■ **Problem**
Write exactly the lines running from the start of the material below to the line that includes "thumb tip: (619, 550)", and include no pictures.
======== Material to process
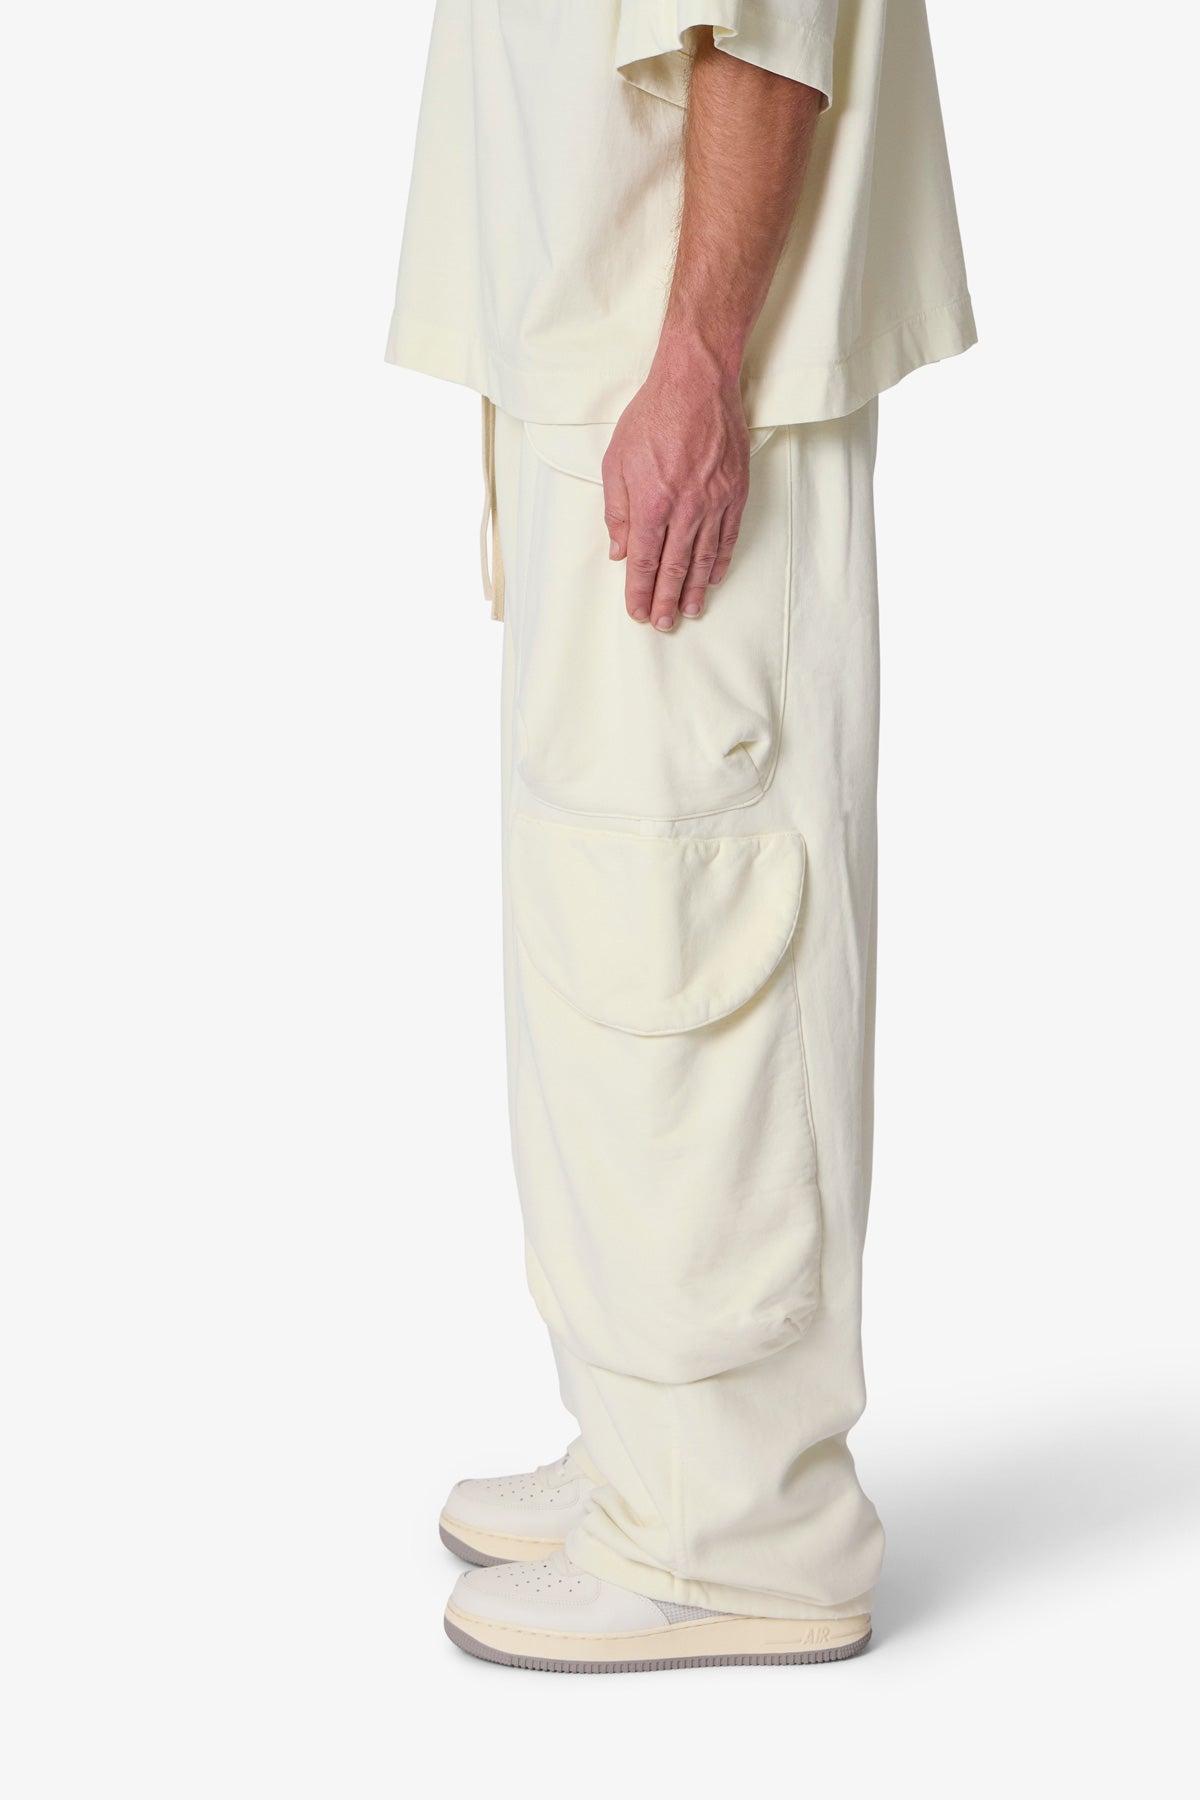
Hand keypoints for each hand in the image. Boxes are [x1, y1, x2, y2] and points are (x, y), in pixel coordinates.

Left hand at [601, 353, 749, 630]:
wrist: (698, 383)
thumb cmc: (652, 417)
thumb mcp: (616, 460)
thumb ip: (617, 509)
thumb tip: (619, 550)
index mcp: (652, 503)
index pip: (643, 560)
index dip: (639, 590)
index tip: (637, 612)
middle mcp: (685, 509)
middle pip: (673, 567)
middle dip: (665, 600)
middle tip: (662, 624)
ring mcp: (714, 502)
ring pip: (703, 558)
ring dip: (693, 589)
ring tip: (688, 612)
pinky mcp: (735, 492)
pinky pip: (727, 536)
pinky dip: (720, 561)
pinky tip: (713, 578)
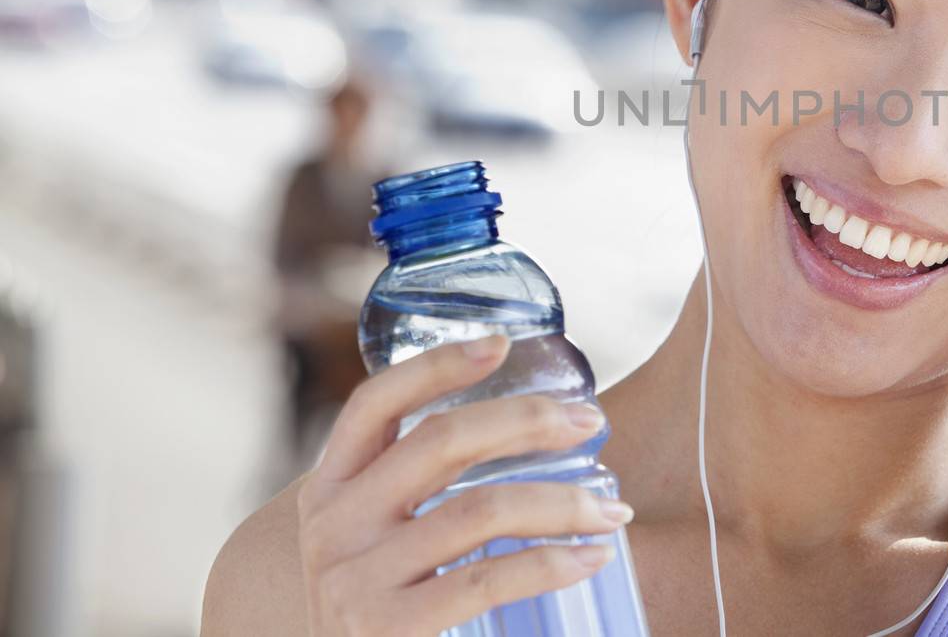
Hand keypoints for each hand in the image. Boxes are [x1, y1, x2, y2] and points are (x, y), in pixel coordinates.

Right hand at [296, 335, 633, 635]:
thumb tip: (529, 431)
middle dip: (528, 420)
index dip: (436, 365)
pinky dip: (550, 562)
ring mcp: (354, 579)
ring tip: (613, 510)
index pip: (374, 404)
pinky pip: (485, 579)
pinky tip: (591, 557)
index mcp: (330, 488)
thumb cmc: (378, 611)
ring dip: (563, 502)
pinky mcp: (385, 629)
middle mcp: (333, 525)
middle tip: (591, 422)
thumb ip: (415, 492)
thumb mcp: (372, 542)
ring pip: (479, 510)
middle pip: (441, 441)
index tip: (500, 343)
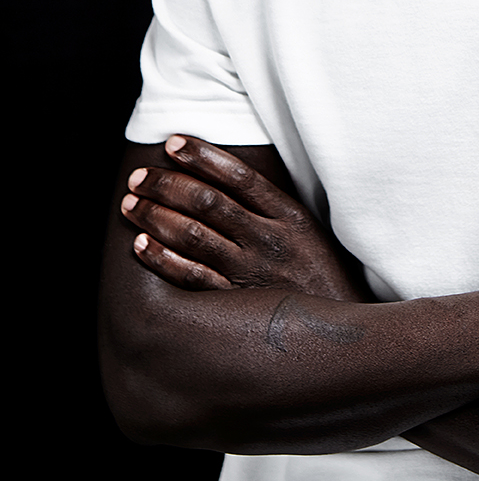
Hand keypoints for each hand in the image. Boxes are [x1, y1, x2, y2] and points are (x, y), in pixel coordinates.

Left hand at [120, 135, 369, 300]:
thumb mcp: (309, 234)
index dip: (202, 156)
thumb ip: (272, 210)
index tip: (172, 143)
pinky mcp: (236, 306)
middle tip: (138, 176)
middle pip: (210, 202)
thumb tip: (224, 179)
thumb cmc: (321, 280)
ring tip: (131, 203)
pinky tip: (141, 245)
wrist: (344, 337)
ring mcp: (252, 274)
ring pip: (195, 236)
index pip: (240, 176)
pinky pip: (193, 279)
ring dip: (157, 216)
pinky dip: (163, 260)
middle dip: (168, 185)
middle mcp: (270, 241)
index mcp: (291, 217)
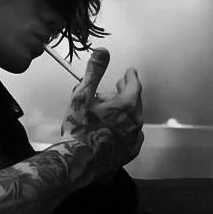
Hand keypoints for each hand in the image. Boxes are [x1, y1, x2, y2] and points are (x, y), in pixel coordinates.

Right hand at [60, 48, 143, 179]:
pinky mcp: (129, 152)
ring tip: (108, 112)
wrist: (77, 161)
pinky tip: (113, 130)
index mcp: (126, 105)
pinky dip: (124, 129)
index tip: (128, 72)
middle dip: (124, 94)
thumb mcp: (82, 96)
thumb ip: (94, 72)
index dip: (130, 77)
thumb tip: (103, 51)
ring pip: (132, 119)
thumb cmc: (78, 128)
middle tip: (115, 90)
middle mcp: (135, 121)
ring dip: (123, 112)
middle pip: (134, 102)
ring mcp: (133, 139)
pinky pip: (131, 135)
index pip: (134, 85)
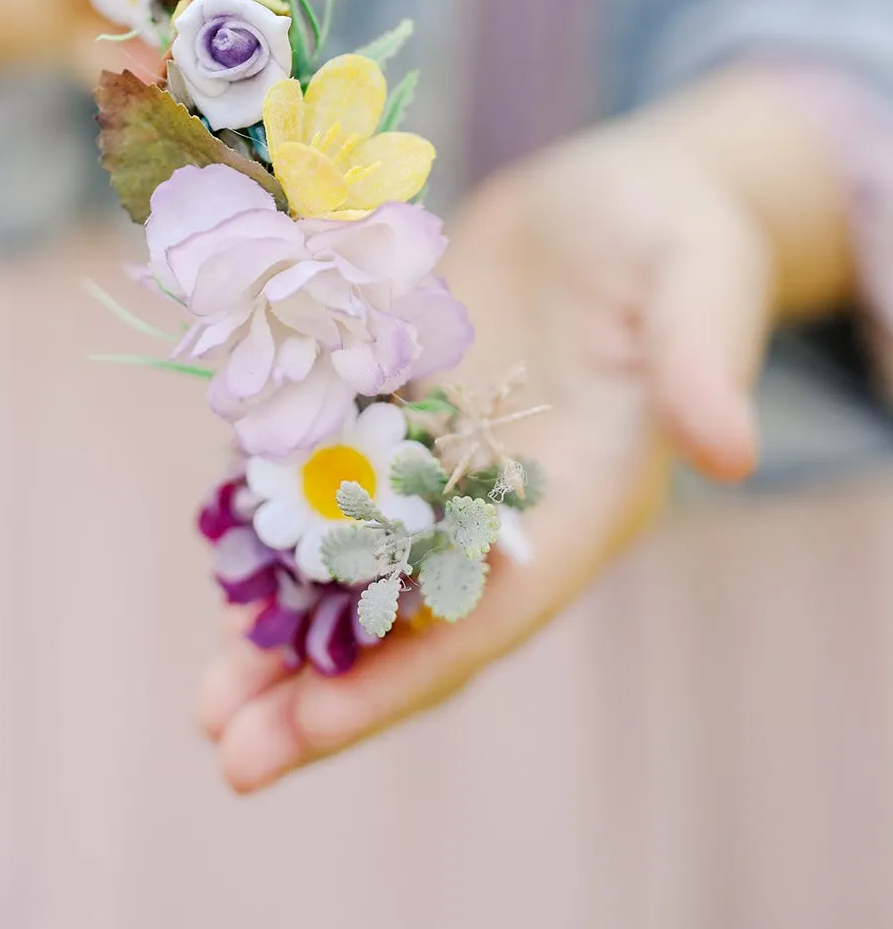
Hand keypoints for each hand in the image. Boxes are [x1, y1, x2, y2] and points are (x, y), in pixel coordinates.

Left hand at [198, 69, 853, 790]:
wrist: (625, 191)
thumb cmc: (675, 229)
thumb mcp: (698, 276)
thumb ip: (700, 360)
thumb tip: (731, 453)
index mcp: (588, 498)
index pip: (492, 611)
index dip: (404, 672)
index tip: (312, 723)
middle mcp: (511, 503)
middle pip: (412, 616)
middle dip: (323, 686)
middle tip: (227, 748)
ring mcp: (451, 461)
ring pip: (360, 566)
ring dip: (286, 632)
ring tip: (208, 700)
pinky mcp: (409, 409)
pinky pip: (334, 483)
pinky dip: (278, 528)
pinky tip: (221, 562)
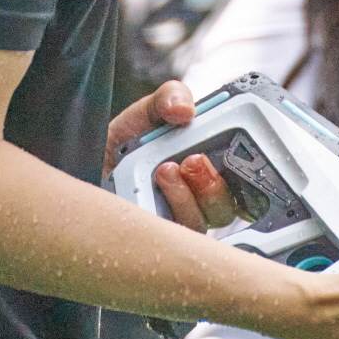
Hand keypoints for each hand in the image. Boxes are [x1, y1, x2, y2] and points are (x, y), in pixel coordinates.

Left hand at [105, 80, 237, 229]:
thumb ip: (169, 99)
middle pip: (227, 208)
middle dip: (214, 186)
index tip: (241, 151)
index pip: (246, 181)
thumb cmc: (124, 144)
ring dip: (186, 197)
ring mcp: (178, 223)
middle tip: (192, 161)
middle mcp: (200, 201)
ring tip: (163, 170)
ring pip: (201, 224)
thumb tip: (186, 109)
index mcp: (209, 169)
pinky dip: (164, 212)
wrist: (85, 166)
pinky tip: (151, 192)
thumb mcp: (147, 112)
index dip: (252, 172)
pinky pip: (171, 238)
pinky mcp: (156, 240)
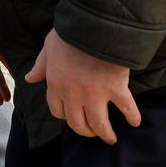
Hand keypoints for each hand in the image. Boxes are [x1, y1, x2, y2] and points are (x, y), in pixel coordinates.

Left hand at [25, 29, 139, 143]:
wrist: (93, 27)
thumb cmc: (69, 35)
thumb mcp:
================
■ **Answer box**
Hand keypoints for each hand in the image. Boxes are [x1, y1, x2, y2] and points are (x, y), in pixel coordinates.

Left hand at [601, 353, 749, 630]:
wrist: (698, 383)
thumb cmc: (652, 417)
thumb mcp: (616, 460)
thumb ip: (617, 509)
thumb tip: (619, 550)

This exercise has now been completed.